Em linhas gerais, os fatores que promoveram o crescimento do setor nos últimos anos não mais estão presentes ou, se estão, o fazem em menor intensidade do que no passado. Soma-se a isso o fato de novos fatores entrarem em cena, como a questão da mudança dos hábitos de consumo e do próprio envelhecimento da população, que embutem mudanças sólidas no perfil do consumidor. Temos, portanto, um desafio considerável a superar caso nosso objetivo seja o crescimento do mercado de lácteos, o que necessariamente interessa aos produtores e às empresas.

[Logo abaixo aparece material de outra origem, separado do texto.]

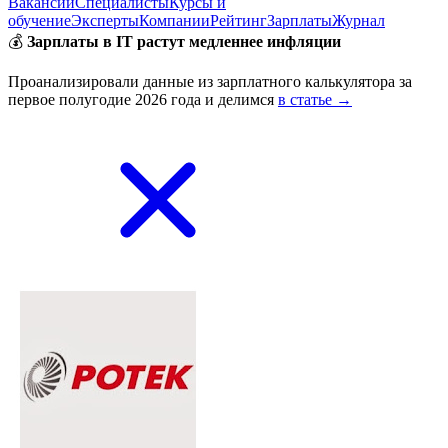
Вакансии
Специалисты
Курсы и
обучение
Эксперты
Компании
Рейтинг
Зарплаты
Журнал
💰
Зарплаты в IT растут медленнее инфляции
Проанализировали данные из зарплатного калькулятора за
первое полугодие 2026 года и делимся
в статье →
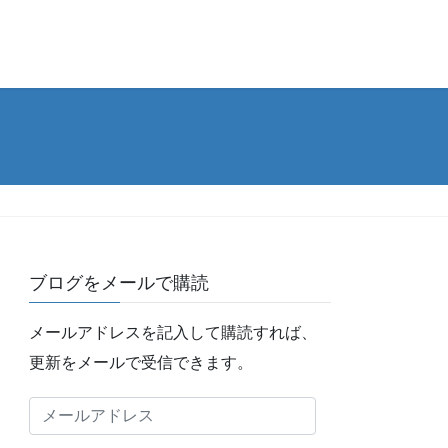
ブログをメールで購読
メールアドレスを記入して購読すれば、
更新をメールで受信できます。
メ
ー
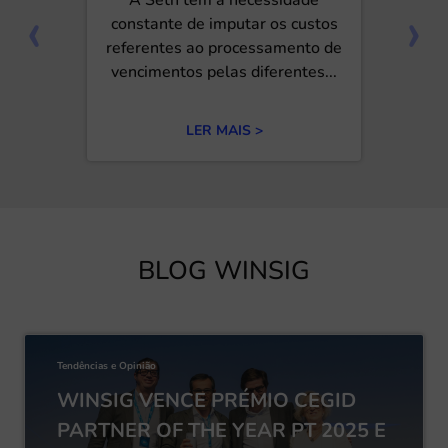
‹
›
constante de imputar os custos
referentes ao processamento de
vencimentos pelas diferentes...
LER MAIS >
BLOG WINSIG
Tendências e Opinião
WINSIG VENCE PRÉMIO CEGID
PARTNER OF THE YEAR PT 2025 E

Não se trata de pintar um cenário pessimista da realidade, afinal a análise se baseia em variáveis concretas, cujos efeitos já se fazem sentir. Trata-se, na verdade, de chamar a atenção que, talvez como nunca antes ocorrera, cabe ao setor moldar seu futuro. Em outras palavras, se, daqui a 15 anos resolvermos caracterizar o setor lácteo no Brasil, muito do que seria dito estaria diretamente relacionado às ações feitas pelo setor nesse período.
É, pois, a hora da verdade para o setor. Será necessário abrir mercado, aqui e lá fora, a despeito da concorrência crescente; para tal, será necessário reposicionar os lácteos como produtos saudáveis e atrativos para a população, em seus diversos segmentos; será necessário inovar em produto, canal de distribuição e embalagem; será necessário abordar a questão da qualidade como uma bandeira fundamental, entre outras ações que deveriam compor uma agenda setorial e empresarial.
Essa percepção de que é preciso agir, creio, está se consolidando junto a diversas lideranças do setor, de produtores a indústrias multinacionais, passando pelas cooperativas. Afinal, o quadro acima descrito não é ficção, mas sim, a realidade. Arrisco-me a dizer que está se criando um ambiente favorável para que o setor comece a dar um passo determinado em direção à construção de seu futuro, através do marketing institucional. Quem sabe, no início de 2008, estaremos novamente analisando o futuro do mercado de lácteos, porém sob a influência concreta das ações que terão sido iniciadas em 2007.